Os critérios de fixação de punições e a Ação Penal nº 470

A fixação do tempo de pena a ser aplicado a cada condenado deve ser feita, nos termos de nosso Código Penal, seguindo regras que buscam, de um lado, conferir ao juiz certa margem para adequação dos limites legais às especificidades de cada caso concreto e, de outro, permitir a todos – e especialmente ao condenado – a compreensão dos critérios usados para a aplicação da pena e sua justificativa. Essas regras estabelecem, assim, três fases: na primeira, o juiz fixa a denominada pena-base, na segunda, estabelece as atenuantes e agravantes e, por fim, as causas de aumento e diminuição.

A pena-base deve ser estabelecida a partir da análise da culpabilidade, dos antecedentes, da conduta social, da personalidade do agente, dos motivos, circunstâncias e consequências do crime, assim como do comportamento da vítima. O juiz não pode estabelecer pena aquém, tampouco além dos limites legais para pena mínima e pena máxima nesta fase, e deve justificar a quantidade de pena estabelecida, sobretudo se acima do limite mínimo, esclarecendo quais critérios foram usados e por quais razões. A jurisprudência do Supremo Tribunal Federal (STF) sempre ressaltou a importância e a necessidade da fundamentação da decisão nesta fase. É importante, também, lembrar que não se podem considerar características gerais da modalidade de crime, presentes na sua própria descrição legal, para o aumento de pena; devem-se buscar os traços específicos do crime concretamente praticado. Assim, o juiz não pode aumentar a pena porque o crime de corrupção gera dano à moralidade pública – todo crime de corrupção o faz; mas pode aumentá-la se, naquele caso específico, as consequências do crime foram extremamente gravosas para a administração, por exemplo.

A segunda fase refere-se à consideração das circunstâncias atenuantes e agravantes, consistentes em diversas hipóteses previstas no Código Penal. A reincidência, o motivo torpe e a direção da atividade dos demais agentes do crime são exemplos de agravantes, ao passo que ser menor de 21 anos ou maior de 70 ou confessar a prática do crime são atenuantes. Considerando esses dados, o juiz pode, então, aumentar ou diminuir a pena-base fixada na fase anterior, mas deve respeitar os limites trazidos pela norma penal quanto ao mínimo (apesar de haver discussões sobre esse ponto) e máximo da pena.

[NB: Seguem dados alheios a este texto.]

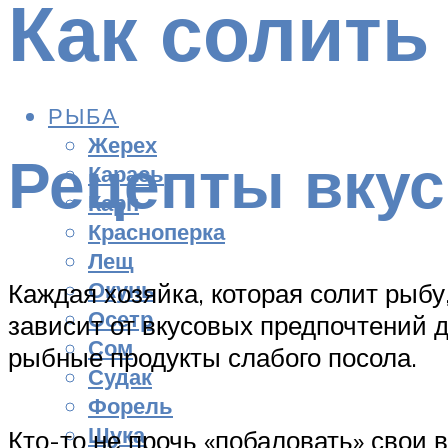
Как солить
РЫБА
Жерех
Рецепты вкус
Карась
Карп
Красноперка
Лещ
Окунь
Каждая хозяйка, которая солит рыб
Осетр
зависит от вкусовых предпочтений 
Сом
рыбные продукты слабого посола.
Судак
Форель
Щука
Кто-то не прочь «побаловать» свои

Na última fase, o juiz considera, então, as causas de aumento e diminuição, que se encontram também previstas na legislação, embora dispersas ao longo do código e das leis penais. Nesta fase, é possível estabelecer pena além do máximo ou aquém do mínimo previsto no tipo penal.

No caso da Ação Penal nº 470, é possível que o Supremo discuta, dentre outras, a aplicação das regras relativas ao controverso instituto da delação premiada, segundo o qual aquele que colaborar efetiva e voluntariamente com a investigação e o processo, delatando seus comparsas, pode receber diminuição de um terço a dois terços da pena ou, até, perdão judicial.

Outro ponto extremamente importante na fixação da pena – conforme já se percebeu da discussão iniciada pelos ministros – consiste na aplicação das normas sobre crime continuado ou continuidade delitiva. O crime continuado configura-se quando o agente pratica dois ou mais crimes da mesma espécie, com características semelhantes quanto ao tempo, lugar e maneira de execução. Tem como consequência a aplicação da pena de só um dos crimes (se diferentes, toma-se a mais grave como parâmetro), aumentada de um sexto a dois terços, a depender do número de crimes praticados.

Como se vê, ainda que o sistema de fixação de penas traga diversos critérios, organizados em distintas fases, é o julgador quem acaba por interpretar os critérios à luz do caso concreto, o que é muito salutar. Entretanto, para que a decisão seja compreensível e justificável, é imprescindível que seja dotada de suficiente fundamentação, por meio da qual o juiz explica seu raciocínio e sua aplicação dos termos legais. É esse exercício que o Supremo vem enfrentando nas últimas sessões de julgamento.

Artigo publicado originalmente no Valor Econômico.